Correlation Analysis

Table 1 in the appendix is the result of the correlation computations. The coefficients in bold are statistically significant at the α = .05 level and consistent with the predicted signs presented in the previous section.

Several results of this exercise are interesting and potentially important for predicting the outcome of NASCAR races. First, considering the columns (how the variables fared across different races), on average the signs of the variables are in accord with expectations (though some are on the whole insignificant). Several of the variables seem to be consistently correlated (linearly) with order of finish across races. For example the number of drivers variable (# drivers) is statistically significant for all races except Darlington and Watkins Glen (even then the coefficients have the predicted sign). Of course that teams with more members tend to be more successful is not a new conclusion—these results support statistically, at the individual race level, the hypothesis that multi-car teams are generally more successful (see the section on team characteristics above). Of the two tracks that did not have statistically significant results with respect to the # drivers variable, the Watkins Glen result might be due to the fact that it is a road race. Watkins Glen is one of only two road courses utilized by Winston Cup, and teams often use substitute drivers with more road racing skills than their full-time driver may possess in these races.

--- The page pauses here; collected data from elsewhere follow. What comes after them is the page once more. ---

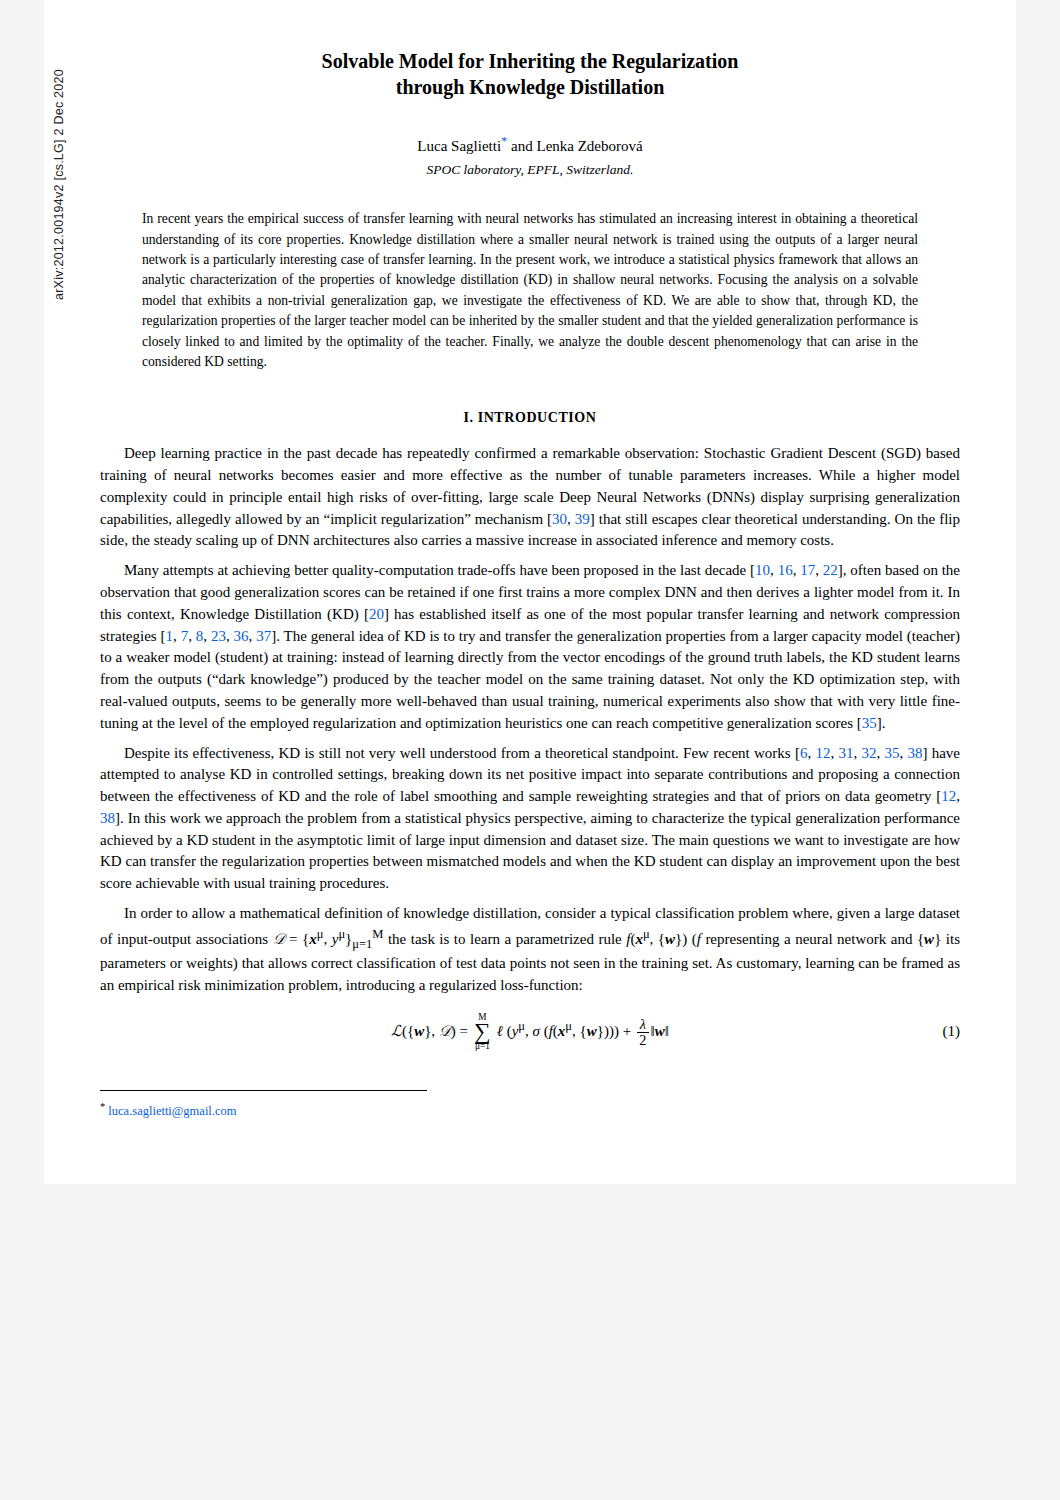arXiv:2012.00194v2 [cs.LG] 2 Dec 2020
Solvable Model for Inheriting the Regularization
through Knowledge Distillation
Luca Saglietti* and Lenka Zdeborová
SPOC laboratory, EPFL, Switzerland.
In recent years the empirical success of transfer learning with neural networks has stimulated an increasing interest in obtaining a theoretical understanding of its core properties. Knowledge distillation where a smaller neural network is trained using the outputs of a larger neural network is a particularly interesting case of transfer learning. In the present work, we introduce a statistical physics framework that allows an analytic characterization of the properties of knowledge distillation (KD) in shallow neural networks. Focusing the analysis on a solvable model that exhibits a non-trivial generalization gap, we investigate the effectiveness of KD. We are able to show that, through KD, the regularization properties of the larger teacher model can be inherited by the smaller student and that the yielded generalization performance is closely linked to and limited by the optimality of the teacher. Finally, we analyze the double descent phenomenology that can arise in the considered KD setting.
I. INTRODUCTION
Deep learning practice in the past decade has repeatedly confirmed a remarkable observation: Stochastic Gradient Descent (SGD) based training of neural networks becomes easier and more effective as the number of tunable parameters increases. While a higher model complexity could in principle entail high risks of over-fitting, large scale Deep Neural Networks (DNNs) display surprising generalization capabilities, allegedly allowed by an “implicit regularization” mechanism [30, 39] that still escapes clear theoretical understanding. On the flip side, the steady scaling up of DNN architectures also carries a massive increase in associated inference and memory costs.
Many attempts at achieving better quality-computation trade-offs have been proposed in the last decade [10, 16, 17, 22], often based on the observation that good generalization scores can be retained if one first trains a more complex DNN and then derives a lighter model from it. In this context, Knowledge Distillation (KD) [20] has established itself as one of the most popular transfer learning and network compression strategies [1, 7, 8, 23, 36, 37]. The general idea of KD is to try and transfer the generalization properties from a larger capacity model (teacher) to a weaker model (student) at training: instead of learning directly from the vector encodings of the ground truth labels, the KD student learns from the outputs (“dark knowledge”) produced by the teacher model on the same training dataset. Not only the KD optimization step, with real-valued outputs, seems to be generally more well-behaved than usual training, numerical experiments also show that with very little fine-tuning at the level of the employed regularization and optimization heuristics one can reach competitive generalization scores [35].
Despite its effectiveness, KD is still not very well understood from a theoretical standpoint. Few recent works [6, 12, 31, 32, 35, 38] have attempted to analyse KD in controlled settings, breaking down its net positive impact into separate contributions and proposing a connection between the effectiveness of KD and the role of label smoothing and sample reweighting strategies and that of priors on data geometry [12, 38]. In this work we approach the problem from a statistical physics perspective, aiming to characterize the typical generalization performance achieved by a KD student in the asymptotic limit of large input dimension and dataset size. The main questions we want to investigate are how KD can transfer the regularization properties between mismatched models and when the KD student can display an improvement upon the best score achievable with usual training procedures.
In order to allow a mathematical definition of knowledge distillation, consider a typical classification problem where, given a large dataset of input-output associations 𝒟 = {xμ, yμ}μ=1M the task is to learn a parametrized rule f(xμ, {w}) (f representing a neural network and {w} its parameters or weights) that allows correct classification of test data points not seen in the training set. As customary, learning can be framed as an empirical risk minimization problem, introducing a regularized loss-function:
ℒ({w}, 𝒟) = M∑μ=1 ℓ (yμ, σ (f(xμ, {w}))) + λ 2‖w‖ (1)
* luca.saglietti@gmail.com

Indicators of drivers’ past successes also are correlated with order of finish. The variable points is statistically significant for 11 of the 14 races and all of these sample correlations have the anticipated sign. Interestingly enough, the three races that did not demonstrate significant results were run at Daytona and Talladega, the two restrictor plate tracks. Similarly laps, which might be interpreted as a measure of driver/car consistency and driver experience, is statistically significant in 7 of the 14 races. The DNF variable seems to explain little in the way of simple correlation with order of finish. In considering this variable, recognize that a driver with more DNFs may have simply competed in more races than another driver. Thus simple correlation, which does not control for levels of other variables, may not be appropriate to measure such effects.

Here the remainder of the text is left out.